# Materials provided:

=== Section Start ===

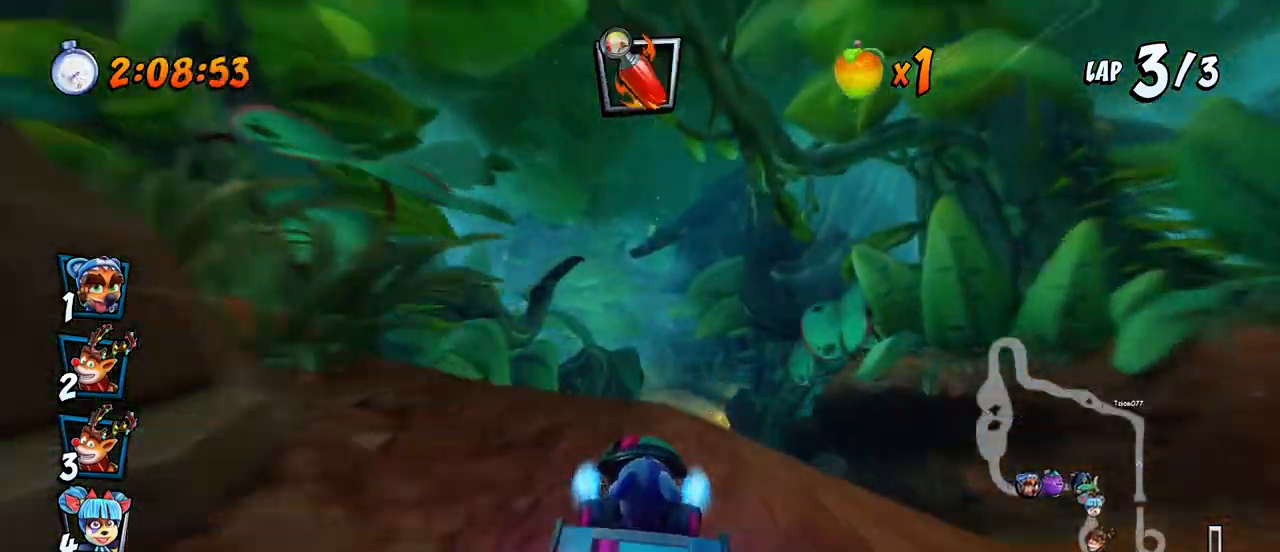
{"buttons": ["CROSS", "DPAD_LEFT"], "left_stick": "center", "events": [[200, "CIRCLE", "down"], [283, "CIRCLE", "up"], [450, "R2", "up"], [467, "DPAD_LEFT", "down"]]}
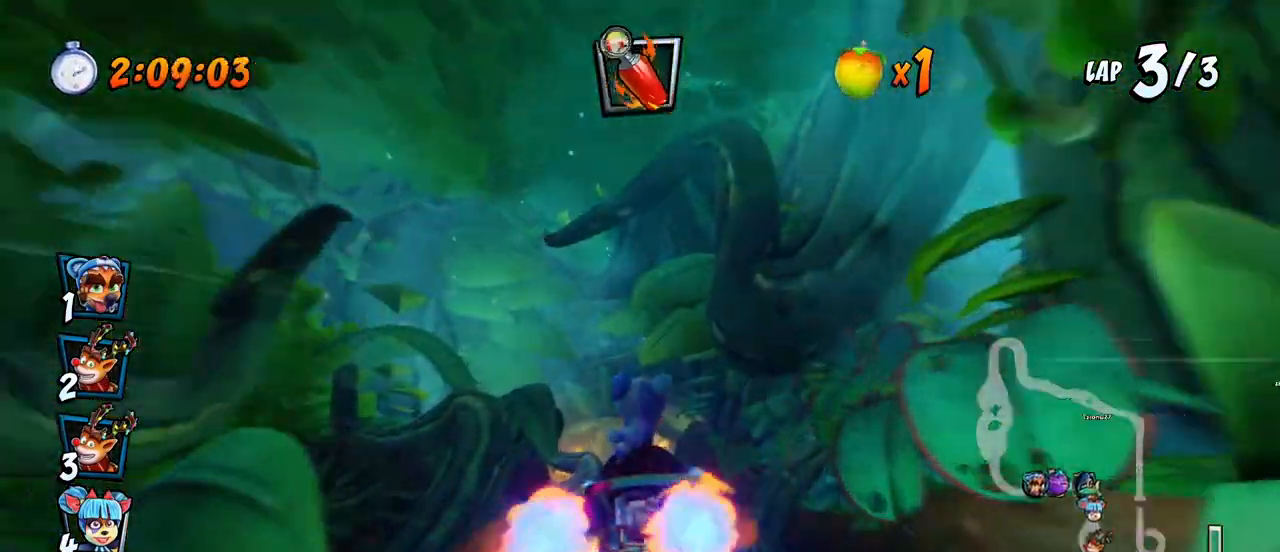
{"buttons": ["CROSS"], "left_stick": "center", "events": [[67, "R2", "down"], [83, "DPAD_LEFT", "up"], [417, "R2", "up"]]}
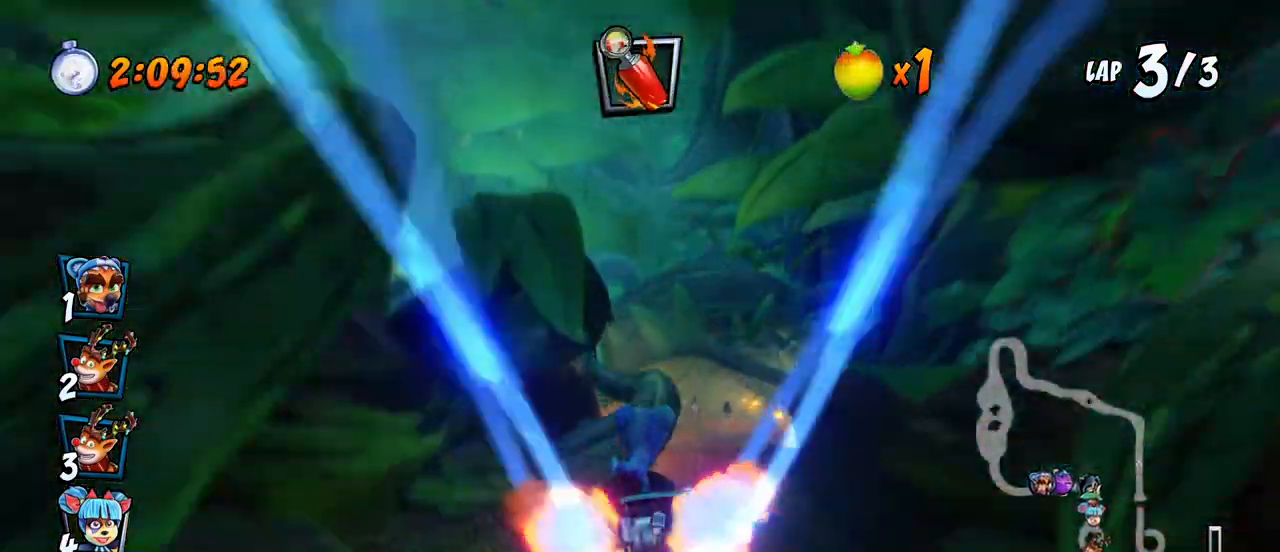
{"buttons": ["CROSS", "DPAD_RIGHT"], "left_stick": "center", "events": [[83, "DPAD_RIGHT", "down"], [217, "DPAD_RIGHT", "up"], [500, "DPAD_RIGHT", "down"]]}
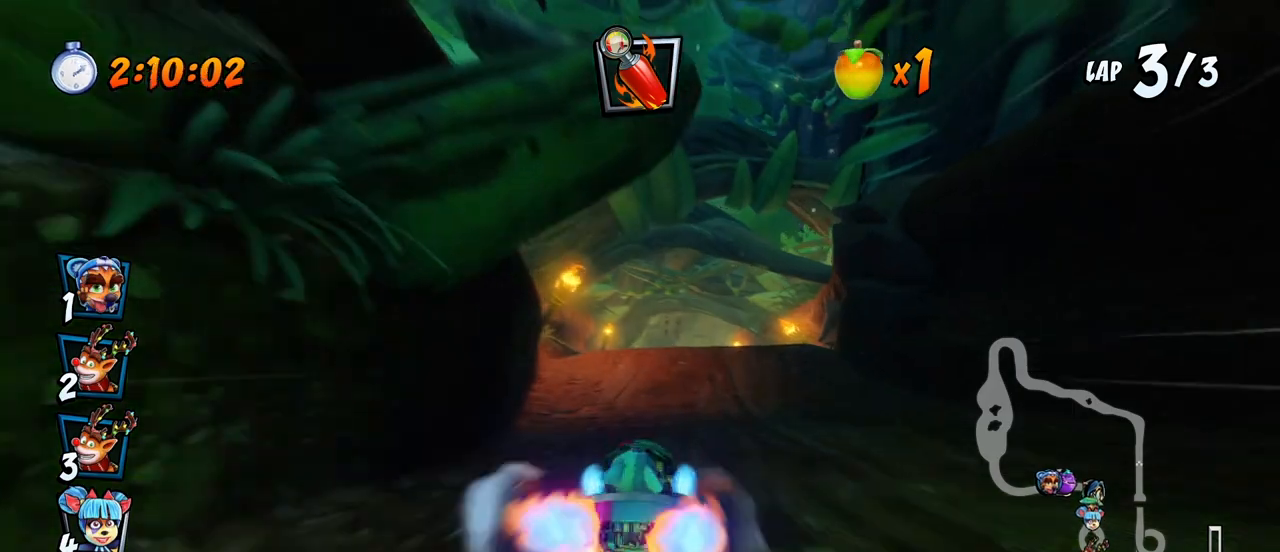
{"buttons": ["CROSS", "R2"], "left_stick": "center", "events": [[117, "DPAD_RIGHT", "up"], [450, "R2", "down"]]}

=== Section End ===
=== Section Start ===

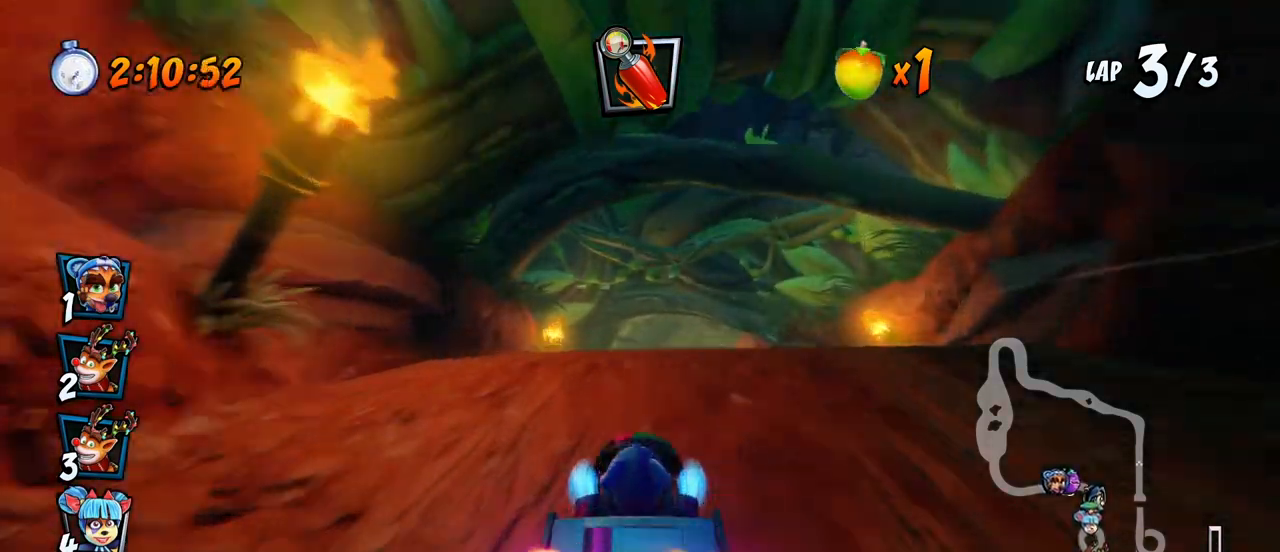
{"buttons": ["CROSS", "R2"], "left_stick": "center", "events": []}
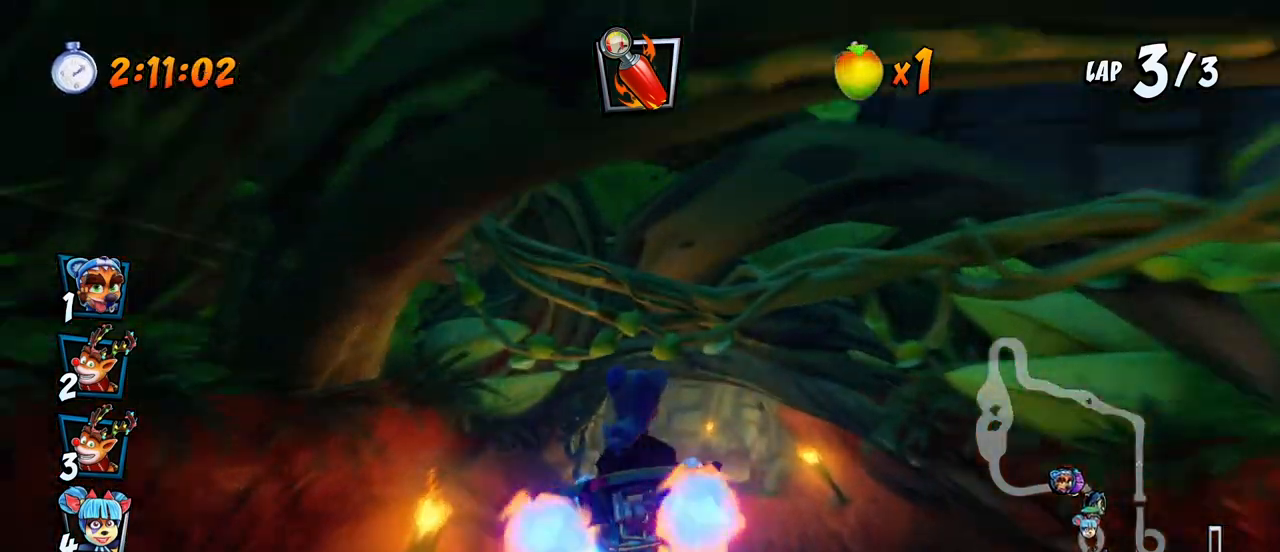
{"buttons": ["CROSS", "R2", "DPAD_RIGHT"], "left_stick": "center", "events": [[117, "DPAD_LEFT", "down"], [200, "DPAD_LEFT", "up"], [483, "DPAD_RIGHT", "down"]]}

=== Section End ===
=== Section Start ===

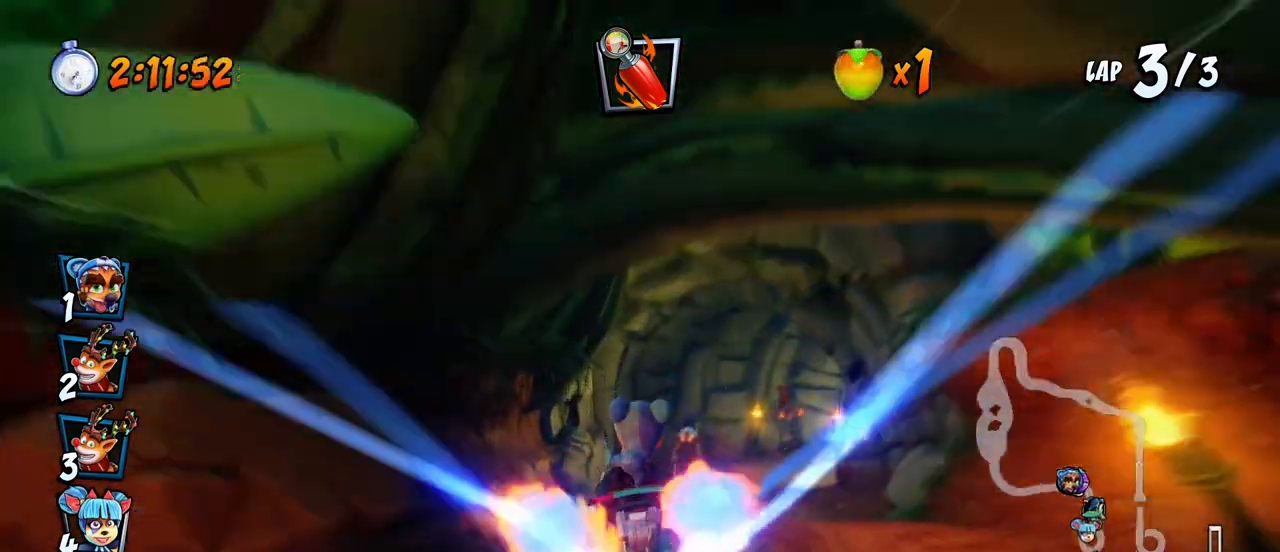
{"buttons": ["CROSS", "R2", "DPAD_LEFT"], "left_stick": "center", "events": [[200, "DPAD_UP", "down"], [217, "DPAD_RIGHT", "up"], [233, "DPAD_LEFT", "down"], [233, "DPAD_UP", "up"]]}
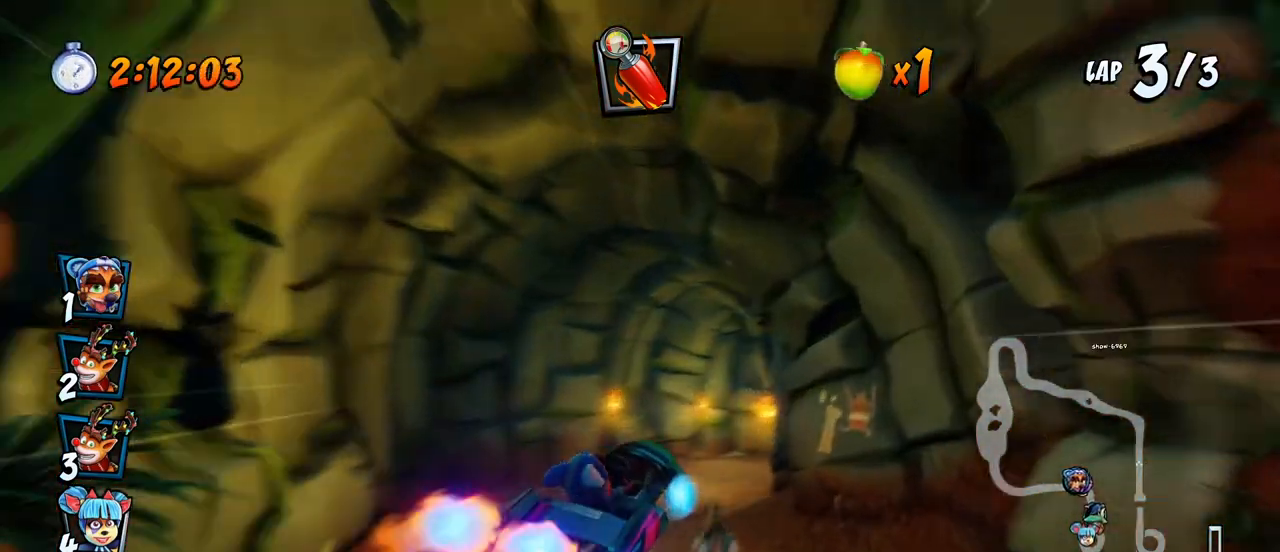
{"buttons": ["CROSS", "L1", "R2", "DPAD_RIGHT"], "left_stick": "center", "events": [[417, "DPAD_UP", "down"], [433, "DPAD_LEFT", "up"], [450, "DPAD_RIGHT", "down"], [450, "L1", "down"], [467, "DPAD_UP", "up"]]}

=== Section End ===

# What you are asked to do:
Report every line of the data in which "down" appears.

# Response for this exercise:
{"buttons": ["CROSS", "DPAD_LEFT"], "left_stick": "center", "events": [[200, "CIRCLE", "down"], [283, "CIRCLE", "up"], [450, "R2", "up"], [467, "DPAD_LEFT", "down"]]}
{"buttons": ["CROSS"], "left_stick": "center", "events": [[67, "R2", "down"], [83, "DPAD_LEFT", "up"], [417, "R2", "up"]]}
{"buttons": ["CROSS", "DPAD_RIGHT"], "left_stick": "center", "events": [[83, "DPAD_RIGHT", "down"], [217, "DPAD_RIGHT", "up"], [500, "DPAD_RIGHT", "down"]]}
{"buttons": ["CROSS", "R2"], "left_stick": "center", "events": [[117, "DPAD_RIGHT", "up"], [450, "R2", "down"]]}
{"buttons": ["CROSS", "R2", "DPAD_RIGHT"], "left_stick": "center", "events": [[117, "DPAD_LEFT", "down"], [200, "DPAD_LEFT", "up"], [483, "DPAD_RIGHT", "down"]]}
{"buttons": ["CROSS", "R2", "DPAD_LEFT"], "left_stick": "center", "events": [[200, "DPAD_UP", "down"], [217, "DPAD_RIGHT", "up"], [233, "DPAD_LEFT", "down"], [233, "DPAD_UP", "up"]]}
{"buttons": ["CROSS", "L1", "R2", "DPAD_RIGHT"], "left_stick": "center", "events": [[417, "DPAD_UP", "down"], [433, "DPAD_LEFT", "up"], [450, "DPAD_RIGHT", "down"], [450, "L1", "down"], [467, "DPAD_UP", "up"]]}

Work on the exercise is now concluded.